Zuletzt aktualisiert: 2026-05-18
1. Kontext — das revidierte DSG 2023
Das revidierte schweizerische Bundesgesetz über den Datenschutz (nDSG) ist am 1. September 2023 in Kraft getreten. Es ersetzt das DSG von 1992 und stärkt die Rechte der betroffenen Personen sowie die Pflichten der Verantwortlichen und Auftragsverarbeiter. ark.plan wurde von Anfang an so konzipiert, dass es diesen Rechtsrahmen einhält, noch bevor der Markt für europäische Kunden unter der DSGVO geöffnet wurde.
2. Warum ark.plan „nDSG-first" konzipiert ist
- 100% Hosting in der Schweiz der Anwendungsdaten bei Infomaniak Network SA in Genf.
- Isolation pro Instanz: jeder Kunde erhält einen dedizierten Docker-Container und eine isolierte PostgreSQL-Datenbank. Keine Kundendaten werden zwischen Instanzen geteilt.
- Verschlüsselung ruhender Credentials und OAuth-Tokens in AES-256-GCM.
- Anwendungsdaten ausschliesslich in der Schweiz gespeichert: nur der Zahlungsfluss läuft über Stripe Payments Europe Ltd. in Irland (EU).
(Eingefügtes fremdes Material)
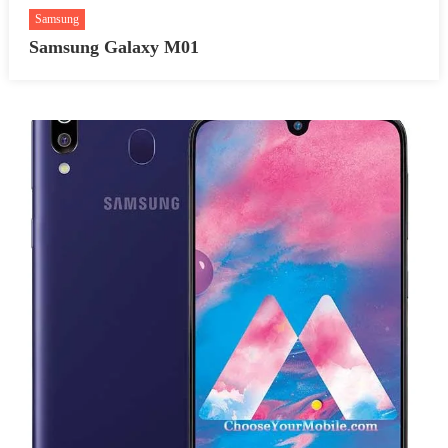
Samsung
Samsung Galaxy M01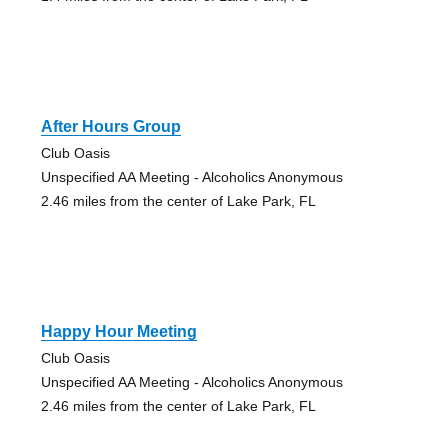
After Hours Group
Club Oasis
Unspecified AA Meeting - Alcoholics Anonymous
2.46 miles from the center of Lake Park, FL
Happy Hour Meeting
Club Oasis
Unspecified AA Meeting - Alcoholics Anonymous
2.46 miles from the center of Lake Park, FL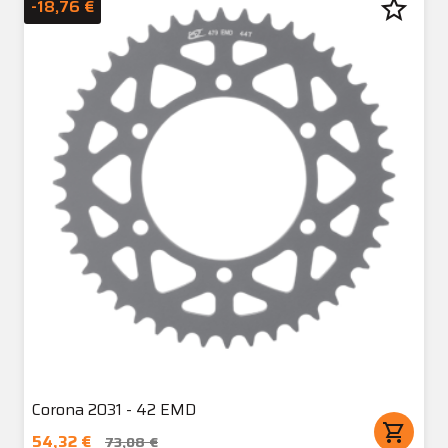
star_border
-18,76 €
Corona 2031 - 42 EMD
shopping_cart
54,32 €
73,08 €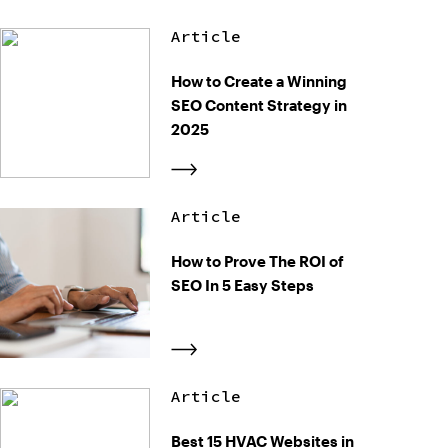
Article
How to Create a Winning
SEO Content Strategy in
2025
Article
How to Prove The ROI of
SEO In 5 Easy Steps
Article
Best 15 HVAC Websites in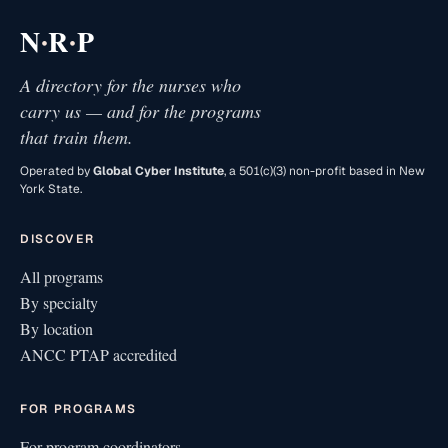
·
·
N
R
P
A directory for the nurses who
carry us — and for the programs
that train them.
Operated by
Global Cyber Institute
, a 501(c)(3) non-profit based in New
York State.
DISCOVER
All programs
By specialty
By location
ANCC PTAP accredited
FOR PROGRAMS
For program coordinators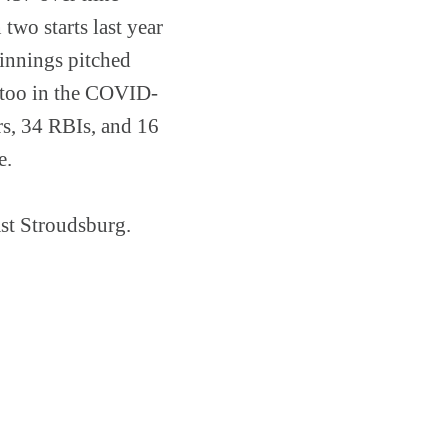
two starts last year
 innings pitched
t too in the COVID-
rs, 34 RBIs, and 16
ge.
st Stroudsburg.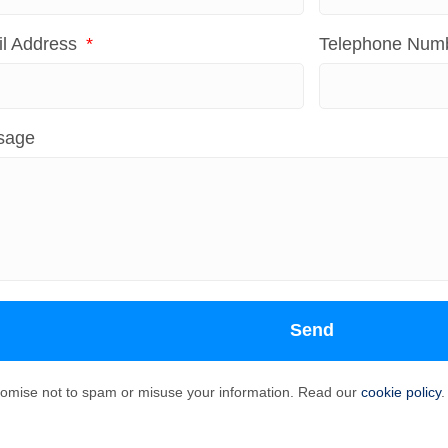
l Address
Telephone Num
sage
Send
omise not to spam or misuse your information. Read our
cookie policy
.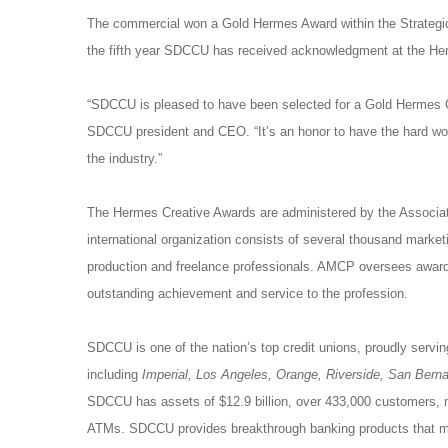
The commercial won a Gold Hermes Award within the Strategi
the fifth year SDCCU has received acknowledgment at the He
“SDCCU is pleased to have been selected for a Gold Hermes Cr
SDCCU president and CEO. “It’s an honor to have the hard wo
the industry.”
The Hermes Creative Awards are administered by the Associa
international organization consists of several thousand marketi
production and freelance professionals. AMCP oversees award
outstanding achievement and service to the profession.
SDCCU is one of the nation’s top credit unions, proudly servin
including
Imperial, Los Angeles, Orange, Riverside, San Bern
SDCCU has assets of $12.9 billion, over 433,000 customers,
ATMs. SDCCU provides breakthrough banking products that mee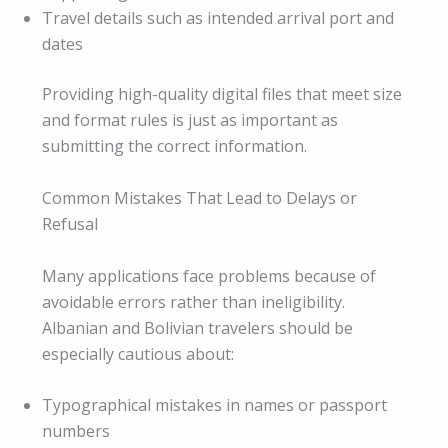
Travel details such as intended arrival port and
dates
Providing high-quality digital files that meet size
and format rules is just as important as
submitting the correct information.
Common Mistakes That Lead to Delays or
Refusal
Many applications face problems because of
avoidable errors rather than ineligibility.
Albanian and Bolivian travelers should be
especially cautious about:
Typographical mistakes in names or passport
numbers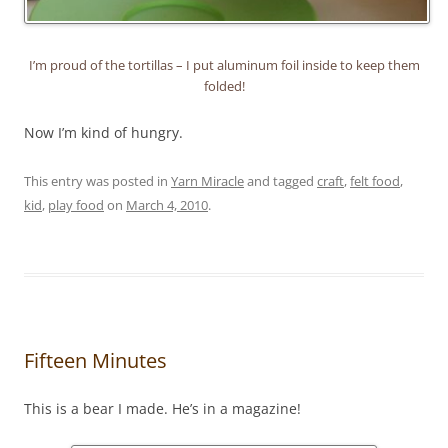
I’m proud of the tortillas – I put aluminum foil inside to keep them
folded!
Now I’m kind of hungry.
This entry was posted in
Yarn Miracle
and tagged
craft
,
felt food
,
kid
,
play food
on
March 4, 2010
.
Fifteen Minutes
This is a bear I made. He’s in a magazine!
Optionale KI-Funktionen, jederzeit deaktivierbar, beinhalten die Übermittlung der betroffenen Texte an US-Subunternehmer (Anthropic, OpenAI, Google), abgedeckt durch Standardvertragsklauseln.
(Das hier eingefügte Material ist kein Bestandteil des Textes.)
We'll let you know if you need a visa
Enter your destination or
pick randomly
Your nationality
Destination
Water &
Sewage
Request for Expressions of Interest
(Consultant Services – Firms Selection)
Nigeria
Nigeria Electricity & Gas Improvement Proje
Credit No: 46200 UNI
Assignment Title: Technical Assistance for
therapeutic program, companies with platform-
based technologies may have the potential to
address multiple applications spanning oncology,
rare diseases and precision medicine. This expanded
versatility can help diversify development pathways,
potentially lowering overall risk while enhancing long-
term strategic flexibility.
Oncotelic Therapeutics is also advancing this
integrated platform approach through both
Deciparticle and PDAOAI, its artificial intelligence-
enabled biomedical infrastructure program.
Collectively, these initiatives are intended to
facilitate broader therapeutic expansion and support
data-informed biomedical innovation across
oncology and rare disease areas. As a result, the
- Cookieloses Analytics (selbst gehostetes Umami), keine kommerziellen Drittanbieter-Tracker.
3. nDSG-Pflichten und unsere Antwort
| nDSG-Artikel | Pflicht | ark.plan-Antwort |
|---|---|---|
| Art. 5 | Begriffe (Daten, Bearbeitung, Profiling) | Terminologie in allen Rechtstexten konsequent verwendet |
| Art. 6 | Grundsätze: Rechtmässigkeit, Treu und Glauben, Verhältnismässigkeit, Zweckbindung, Richtigkeit, begrenzte Aufbewahrung | Zwecke und Fristen in der Datenschutzerklärung dargelegt |
| Art. 8 | Datensicherheit | Dokumentierte technische und organisatorische Massnahmen (Anhang A des AVV) |
| Art. 9 | Bearbeitung durch einen Auftragsverarbeiter | Als Anhang der AGB akzeptierter AVV; öffentliche Liste der Unterauftragsverarbeiter |
| Art. 12 | Verzeichnis der Bearbeitungstätigkeiten | Internes Verzeichnis, nicht publiziert, auf Verlangen des EDÖB verfügbar |
| Art. 16-17 | Grenzüberschreitende Bekanntgabe | Anwendungsdaten in der Schweiz; Stripe (EU) für Zahlungen; US-KI-Subunternehmer (Anthropic, OpenAI, Google) nur bei aktivierten KI-Funktionen, abgedeckt durch SCC |
| Art. 19-21 | Informationspflicht, automatisierte Entscheidungen | In der Datenschutzerklärung behandelt; keine automatisierten Einzelentscheidungen mit Rechtswirkung |
| Art. 22 | Datenschutz-Folgenabschätzung (DSFA) | Für die CRM-Bearbeitung durchgeführt, auf begründeten Antrag verfügbar |
| Art. 24 | Meldung von Verletzungen der Datensicherheit | Dokumentiertes Verfahren, Meldung an den EDÖB innerhalb von 72 Stunden |
| Art. 25 | Auskunftsrecht | Antwort innerhalb von 30 Tagen an unser Kontaktformular |
| Art. 28 | Recht auf Datenherausgabe | CSV-Export verfügbar (weitere Formate geplant) |
| Art. 30 | Persönlichkeitsverletzende Bearbeitungen, Widerspruchsrecht | Durch die Datenschutz-Kontaktstelle bearbeitet |
| Art. 32 | Recht auf Berichtigung und Löschung | Antwort innerhalb von 30 Tagen, unter Vorbehalt der Buchhaltungspflichten |
| Art. 49 | Beschwerde an den EDÖB | Kontaktdaten in der Datenschutzerklärung angegeben |
4. Querverweise
- Datenschutzerklärung — substanzielle Information
- Auftragsverarbeitungsvertrag (AVV) — Auftragsbearbeitung
- Allgemeine Geschäftsbedingungen — vertraglicher Rahmen
5. Datenschutz-Kontakt
unser Kontaktformular — +41 78 448 60 02
Bei Abweichungen zwischen den Sprachversionen ist die französische Fassung massgebend.